Brano del documento:
**********

28 anni fa: la strage del Cermis
Una funivia è un mezzo di trasporto che più di altri richiama il divertimento all’aria aperta, i bei paesaggi e quel minimo di adrenalina prodotta da una cabina nel vuoto, mentre supera dislivelli impegnativi. Gli incidenti che riguardano le funivie sono in effetti non pochi, e l’ultimo che si ricorda è certamente quello del Mottarone, ma ci sono anche diversi “near miss”. La funivia del Cermis, in Trentino, ebbe un incidente nel 1976, quando una cabina precipitò al suolo per una manomissione dei dispositivi di sicurezza. Le vittime furono 42. Si trattò di un errore umano, forse simile a quello del Mottarone, ovvero finalizzato a far fare più corse alle cabine, e quindi guadagnare di più.
Nulla a che vedere, però, con l’odioso incidente di cui oggi ricorre l’anniversario, ovvero il cavo della stessa funivia tranciato da un aereo statunitense che volava basso per una scommessa, una bravata tra commilitoni. Il velivolo militare era in missione, o forse solo in libera uscita, dalla base NATO di Aviano, non lontana considerando i riferimenti aerei.

Ricordo benissimo quel giorno, quell’incidente tra le “mie” montagne. Ricordo la rabbia per la tracotanza dimostrata dai top gun americani, quel senso di onnipotenza sulla pelle di gente che era uscita a fare una gita, e non è più tornata a casa. Sono tornati a casa loro, invece, per subire un processo farsa i colpevoli di questa tragedia. Tutto regolare, nel vassallaggio normato del patto Atlantico. Lo stesso patto che, fino ad un paio di settimane fa, Trump sembrava mettere in discussione per le sue mire espansionistiche forse ri-dimensionate al solo Nuovo Mondo.

**********

(Elenchi di coordinate in pixel)
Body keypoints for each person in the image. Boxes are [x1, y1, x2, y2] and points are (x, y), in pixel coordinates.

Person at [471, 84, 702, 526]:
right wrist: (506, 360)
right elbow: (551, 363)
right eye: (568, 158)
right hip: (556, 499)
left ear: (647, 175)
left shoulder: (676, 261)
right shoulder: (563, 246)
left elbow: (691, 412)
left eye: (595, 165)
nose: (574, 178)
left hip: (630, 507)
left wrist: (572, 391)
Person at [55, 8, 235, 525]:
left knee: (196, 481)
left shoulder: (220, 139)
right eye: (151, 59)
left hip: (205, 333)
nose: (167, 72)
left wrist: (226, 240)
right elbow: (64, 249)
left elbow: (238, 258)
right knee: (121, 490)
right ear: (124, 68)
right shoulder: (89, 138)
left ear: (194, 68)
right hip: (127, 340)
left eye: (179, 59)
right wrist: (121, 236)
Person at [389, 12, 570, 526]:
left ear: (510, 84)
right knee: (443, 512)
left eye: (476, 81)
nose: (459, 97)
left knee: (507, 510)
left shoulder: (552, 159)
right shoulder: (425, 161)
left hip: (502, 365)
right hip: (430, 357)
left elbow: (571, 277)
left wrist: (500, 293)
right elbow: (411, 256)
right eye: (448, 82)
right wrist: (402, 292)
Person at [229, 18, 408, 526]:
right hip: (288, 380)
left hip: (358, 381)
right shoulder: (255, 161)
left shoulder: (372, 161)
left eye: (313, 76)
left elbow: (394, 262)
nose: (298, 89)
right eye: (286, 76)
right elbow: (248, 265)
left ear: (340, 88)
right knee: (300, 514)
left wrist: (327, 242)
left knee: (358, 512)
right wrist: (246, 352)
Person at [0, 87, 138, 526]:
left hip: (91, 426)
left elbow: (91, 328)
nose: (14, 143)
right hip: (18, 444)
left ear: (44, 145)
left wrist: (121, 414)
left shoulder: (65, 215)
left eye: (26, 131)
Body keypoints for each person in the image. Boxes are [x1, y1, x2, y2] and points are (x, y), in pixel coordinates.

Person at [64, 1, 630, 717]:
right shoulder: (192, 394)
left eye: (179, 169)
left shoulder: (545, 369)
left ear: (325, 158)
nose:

**********

Esplora il materiale:
A. Quante vittime causò l'incidente del 1976 alla funivia del Cermis, secondo il testo sulla strage del Cermis?
B. Ripeti il testo sulla strage del Cermis cominciando da "28 anni fa: la" e proseguendo fino a "guadagnare di più.".
Le righe sono materiale a sé, separato dal testo sulla strage del Cermis.

Risposte numerate:
A. Le vittime furono 42.

B.
28 anni fa: la strage del Cermis
Una funivia è un mezzo di trasporto che più di altri richiama il divertimento all’aria aperta, i bei paesaggi e quel minimo di adrenalina prodotta da una cabina nel vuoto, mentre supera dislivelli impegnativi. Gli incidenti che riguardano le funivie sono in effetti non pochi, e l’ultimo che si ricorda è certamente quello del Mottarone, ma ci sono anche diversi “near miss”. La funivia del Cermis, in Trentino, ebbe un incidente nel 1976, quando una cabina precipitò al suolo per una manomissione dei dispositivi di sicurezza. Le vittime furono 42. Si trattò di un errore umano, forse simile a quello del Mottarone, ovvero finalizzato a far fare più corse alle cabine, e quindi guadagnare di più.